What’s fascinating is that a simple coronavirus was marketed to the public in a way that generated fear across the political spectrum, something that the threat of climate change could never accomplish. The majority of this country accepted the idea that coronavirus is so serious a concern that it warrants a great loss of liberty in order to combat it.

People on both the left and the right are deeply fearful. Perhaps they differ in their level of risk tolerance or opinions on masks, but when it comes down to it, about 80% of people are lining up to have experimental medications injected into their bodies.

YOU DO HAVE A CHOICE. GET THE VACCINE OR DIE. (1)

The injection has become a religious experience for the godless and a sacrifice to the collective. Accepting it shows intelligence, selflessness and virtue, or so the 80% like to believe. For some, the thought of social isolation and ostracization for not accepting it is so exhausting, that they eventually just roll up their sleeves.

Jennifer, take comfort in the fact that opinion pieces like yours perpetuate this body shaming. Know that you’re doing great work for the pharmaceutical companies and the CDC organization, which they fund. 

While I disagree with the 80%, I fully understand their reasons for choosing to take experimental medication and I don’t wish death or harm to them because of it. I would expect the same courtesy for my decisions, but I’m aware that this is not good enough for the hysterical science worshipers. They won’t be content with me making independent medical decisions. No, medical treatment must be exactly the same for everyone and forced on the population! How kind and inclusive.

The 20% of holdouts you mention are not a bunch of know-nothing republican bible believers, because there’s plenty of those people lining up to take their medicine. Perhaps there are some who are republican in name, but most of the 20% are simply people who choose to be skeptical of information that they receive, even from “responsible health-care officials”. This is a rare and specific type of intelligence, as you can see by the 20/80 ratio.

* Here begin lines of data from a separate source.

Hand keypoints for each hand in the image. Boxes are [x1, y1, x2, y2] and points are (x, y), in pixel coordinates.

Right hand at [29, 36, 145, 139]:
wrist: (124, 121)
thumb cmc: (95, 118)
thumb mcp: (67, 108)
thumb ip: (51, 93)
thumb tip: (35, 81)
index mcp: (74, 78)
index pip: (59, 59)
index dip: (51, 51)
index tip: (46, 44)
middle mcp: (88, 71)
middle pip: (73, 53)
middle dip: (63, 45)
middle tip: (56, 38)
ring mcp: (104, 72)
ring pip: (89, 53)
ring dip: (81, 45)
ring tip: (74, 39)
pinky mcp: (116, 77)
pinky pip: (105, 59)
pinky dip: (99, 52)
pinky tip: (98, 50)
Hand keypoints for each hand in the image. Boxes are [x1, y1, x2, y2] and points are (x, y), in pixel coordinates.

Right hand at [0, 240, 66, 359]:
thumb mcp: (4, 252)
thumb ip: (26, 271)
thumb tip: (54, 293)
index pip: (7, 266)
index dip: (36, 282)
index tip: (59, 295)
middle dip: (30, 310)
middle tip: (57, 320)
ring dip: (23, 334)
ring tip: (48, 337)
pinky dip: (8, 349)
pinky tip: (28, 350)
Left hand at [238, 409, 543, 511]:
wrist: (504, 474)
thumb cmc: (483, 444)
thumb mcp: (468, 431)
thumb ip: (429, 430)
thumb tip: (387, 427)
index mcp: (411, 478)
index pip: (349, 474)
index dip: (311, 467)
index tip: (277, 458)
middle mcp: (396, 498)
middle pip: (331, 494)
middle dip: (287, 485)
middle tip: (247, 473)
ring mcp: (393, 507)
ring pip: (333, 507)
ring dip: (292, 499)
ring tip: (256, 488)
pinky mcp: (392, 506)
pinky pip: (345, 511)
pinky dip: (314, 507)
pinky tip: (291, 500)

I’m wondering what your plan is for these people. You say they have no right to remain a breeding ground for disease and they have no right to be a danger to themselves or others. Once we stop catering to these militantly hesitant, individuals, what should ultimately happen to them? They’re not just going to vanish from society.

Do we hold them down and inject them? Do we round them up and intern them? Do we let them go homeless and hungry? Do we kill them and dump them in mass graves? Oh, how Christ-like, and what progress in public health!

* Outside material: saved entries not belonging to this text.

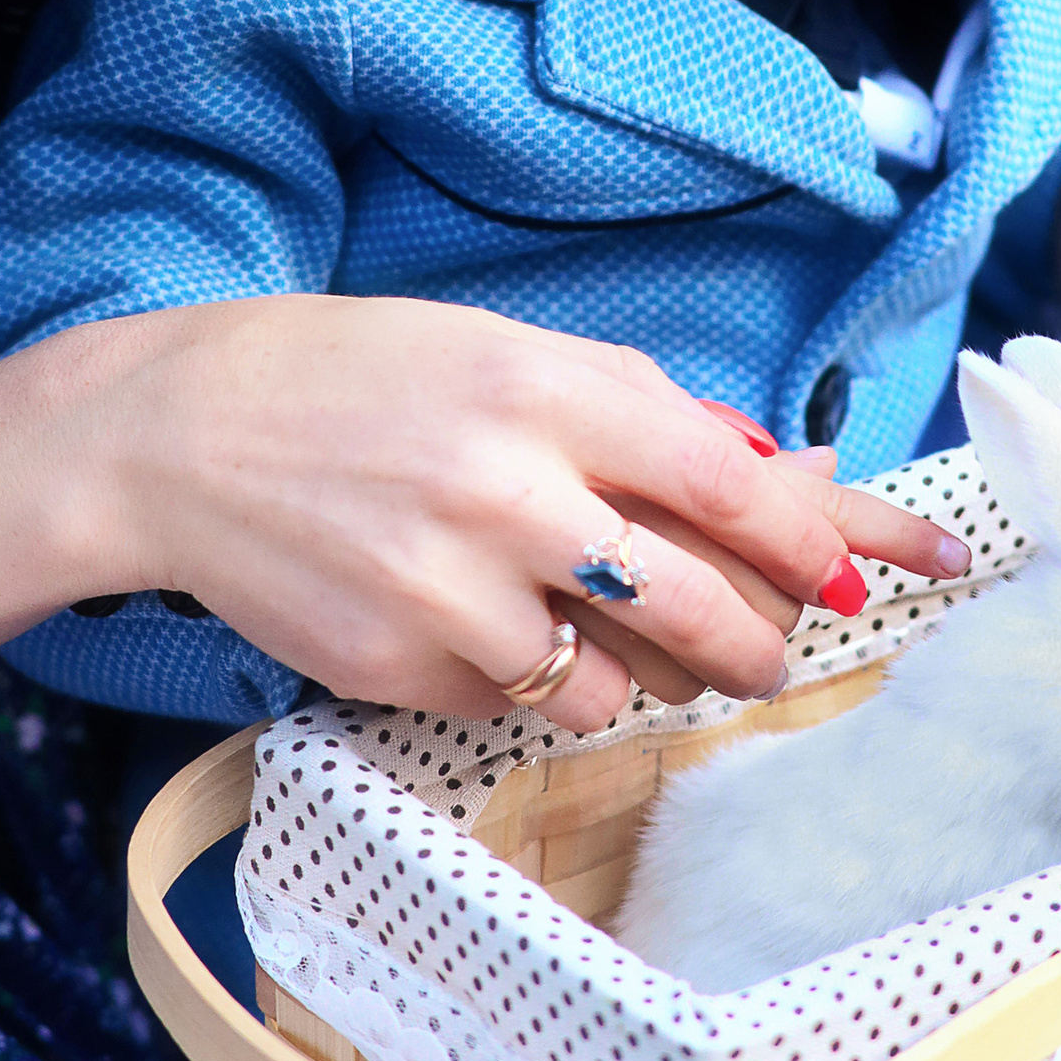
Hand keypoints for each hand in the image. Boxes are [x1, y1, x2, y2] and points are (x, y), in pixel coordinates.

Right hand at [71, 300, 967, 734]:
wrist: (179, 434)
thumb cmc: (359, 379)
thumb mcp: (501, 352)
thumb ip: (636, 412)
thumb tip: (778, 471)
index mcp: (549, 389)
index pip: (733, 487)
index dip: (825, 542)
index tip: (881, 577)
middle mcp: (510, 488)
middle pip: (700, 607)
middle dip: (760, 647)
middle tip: (770, 655)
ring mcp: (451, 586)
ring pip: (612, 687)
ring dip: (633, 679)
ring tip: (589, 633)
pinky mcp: (398, 664)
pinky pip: (515, 708)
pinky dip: (524, 687)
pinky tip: (475, 630)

Can you understand why a thinking and reasoning person might be militantly hesitant? Imagine having something forced into your body against your will? Imagine having to accept rape and then a passport to prove that you’ve been raped, in order to earn your freedom?

We don’t ‘earn’ our privileges here. We’re born with inherent rights. You might disagree, but at least 20% of this country understands the concept very well and believes that it’s their life’s purpose to uphold it, now, more than ever.

Your suggestions are cruel and regressive. I’m sorry you feel the way that you do about the unwashed, human breeding grounds for disease. Your commentary reminds me of past attitudes towards gays during AIDS hysteria and Jews during the reign of the National Socialists. I wonder if you can see the similarities.